The high tech of prehistory

March 3, 2005

Archaeologists are finding that our love of sophisticated technology has ancient roots. The latest example is the exquisite sheen Chinese craftsmen gave to ceremonial sapphire axes about 5,000 years ago.

Peter Lu suspected there was more to that beauty than met the eye. Using modern analytical technology, he appears to have found the oldest use of industrial diamonds yet. What's more, the ancient craftsmen wielded them with skill that challenges modern technology. "It's absolutely remarkable that with the best polishing technologies available today, we couldn't achieve a surface as flat and smooth as was produced 5,000 years ago," says Mr. Lu, a graduate student at Harvard.

Whether they are taking a second look at familiar artifacts or studying a new find, archaeologists now can see deeply enough into the nature of these materials to gain insight into the technological sophistication of their makers. Chemical analyses have become so sensitive they detect the faintest presence of telltale molecules. Devices for microscopic imaging can even map out the distribution of atoms on a surface if need be.

It was assumed that the Chinese axes were polished with quartz sand, a widely used ancient abrasive. However, X-ray analysis and microscopic inspection showed the axes are 40 percent corundum. We call that mineral ruby or sapphire, depending on its color. It's the second-hardest mineral, after diamond. That's tough stuff for quartz to abrade. Microscopic comparison of the old polished surface with an area freshly polished in the lab confirmed that diamond would have been the craftsmen's best friend. Moreover, there were diamond deposits within 150 miles.

If subsequent research confirms this conclusion, Lu and the international team studying the axes will have identified the first known prehistoric use of industrial diamonds.

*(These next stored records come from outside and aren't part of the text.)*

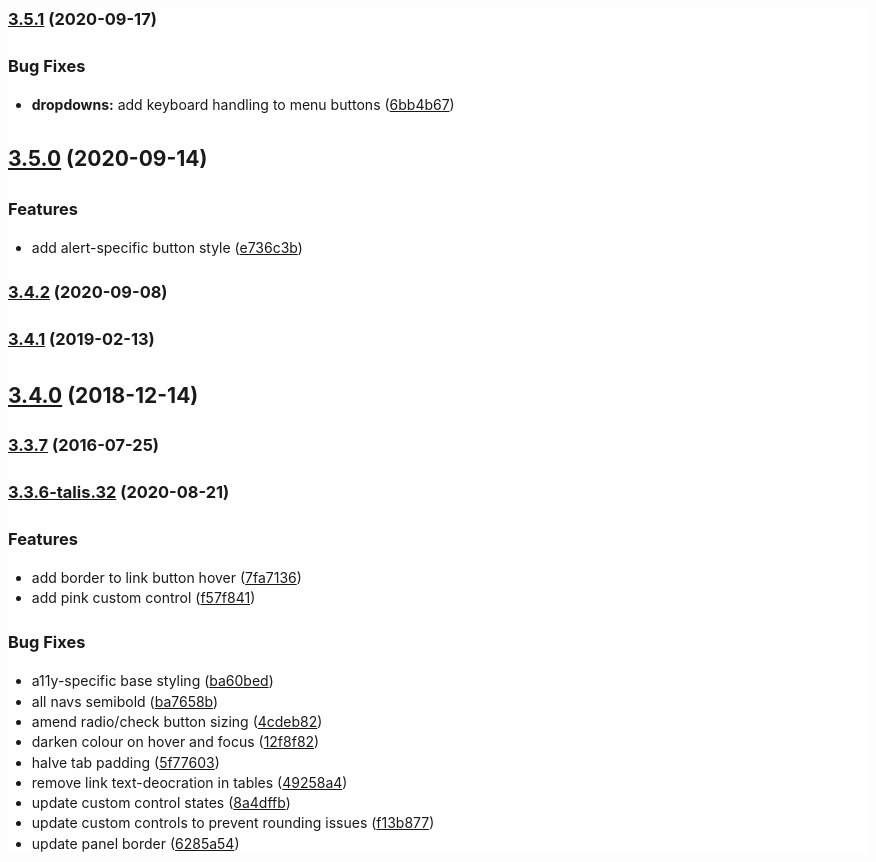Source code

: ### [3.5.1](https://github.com/twbs/bootstrap-sass/compare/v3.5.0...v3.5.1) (2020-09-17)


### Bug Fixes

* **dropdowns:** add keyboard handling to menu buttons ([6bb4b67](https://github.com/twbs/bootstrap-sass/commit/6bb4b67a9be7a8ff4d450dc34c0160a054c82f88))

## [3.5.0](https://github.com/twbs/bootstrap-sass/compare/v3.4.2...v3.5.0) (2020-09-14)


### Features

* add alert-specific button style ([e736c3b](https://github.com/twbs/bootstrap-sass/commit/e736c3b0b137ad0436934aee8a7ea611d4c1fac3))

### [3.4.2](https://github.com/twbs/bootstrap-sass/compare/v3.3.6-talis.32...v3.4.2) (2020-09-08)

### [3.4.1](https://github.com/twbs/bootstrap-sass/compare/v3.4.0...v3.4.1) (2019-02-13)

## [3.4.0](https://github.com/twbs/bootstrap-sass/compare/v3.3.6-talis.9...v3.4.0) (2018-12-14)

### [3.3.7](https://github.com/twbs/bootstrap-sass/compare/v3.3.8-talis...v3.3.7) (2016-07-25)

### [3.3.6-talis.32](https://github.com/twbs/bootstrap-sass/compare/v3.3.6-talis.9...v3.3.6-talis.32) (2020-08-21)


### Features

* add border to link button hover ([7fa7136](https://github.com/twbs/bootstrap-sass/commit/7fa713645baf07b72cea1f2226ad7676e87e5605))
* add pink custom control ([f57f841](https://github.com/twbs/bootstrap-sass/commit/f57f841f921b3e4c7561ac11ea9e67898e3189b6))


### Bug Fixes

* a11y-specific base styling ([ba60bed](https://github.com/twbs/bootstrap-sass/commit/ba60bed6f603f628436a6fdb1065f496fd73e9b6))
* all navs semibold ([ba7658b](https://github.com/twbs/bootstrap-sass/commit/ba7658b5c2dee8c62be258b2f42c137764d83a2e))
* amend radio/check button sizing ([4cdeb82](https://github.com/twbs/bootstrap-sass/commit/4cdeb82c302b40e56f17519ca03cab394e35a367))
* darken colour on hover and focus ([12f8f82](https://github.com/twbs/bootstrap-sass/commit/12f8f826b327838672f8dfe9e5f973c2a6a4b1b5))
* halve tab padding ([5f77603](https://github.com/twbs/bootstrap-sass/commit/5f77603c81410b306f6f063fc88c3d2b991605ee))
* remove link text-deocration in tables ([49258a4](https://github.com/twbs/bootstrap-sass/commit/49258a44ff5252d7d2f6e79e12ff4b06a9c37feb))
* update custom control states ([8a4dffb](https://github.com/twbs/bootstrap-sass/commit/8a4dffb67a872a3e0d9783a1cc16ecd910fc9a31))
* update custom controls to prevent rounding issues ([f13b877](https://github.com/twbs/bootstrap-sass/commit/f13b877d98b6179ebb025defb70327f9cbd27f64))
* update panel border ([6285a54](https://github.com/twbs/bootstrap-sass/commit/6285a546f4f2539ea6abb286ee274f2f803d0b92))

Another industrial technology with ancient roots is fermentation. We use it today to produce a raft of foodstuffs, including bread, cheese, and vinegar as well as beverages. Archaeochemists have pushed fermentation's antiquity back 9,000 years in the Middle East. Now an international team has found it to be just as ancient in China, but with a sophisticated twist. Instead of starting with yeast to ferment fruits and grains, the ancient Chinese started with mold. The yeast comes in later. It's a technique still used today.

By studying organic residues absorbed on pottery jars from a 9,000-year-old site in northern China, researchers found they came from a mixed fermented beverage of rice, fruit, and honey. The mold breaks down carbohydrates into fermentable sugars. This facilitates the subsequent yeast fermentation, according to Patrick McGovern at the University of Pennsylvania's Museum of Archaeology and Anthropology and his colleagues in a study published last December. Also, the many herbs added to the molds sometimes boost yeast activity up to seven-fold. It's a uniquely Chinese contribution to fermentation technology that dates from prehistoric times.

We tend to think of people back then as primitive. As archaeologists gain insight into their inventions, it is apparent that they got up to some rather sophisticated stuff.